▶ EXERCISE PROMPT
An exact copy of the records below is required, and it must contain no pictures.

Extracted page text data
----

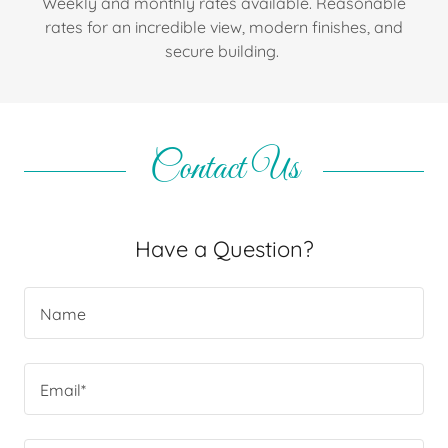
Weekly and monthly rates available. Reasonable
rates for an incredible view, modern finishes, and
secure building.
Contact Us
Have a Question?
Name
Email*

----

▶ EXERCISE RESPONSE
Weekly and monthly rates available. Reasonable
rates for an incredible view, modern finishes, and
secure building.
Contact Us
Have a Question?
Name
Email*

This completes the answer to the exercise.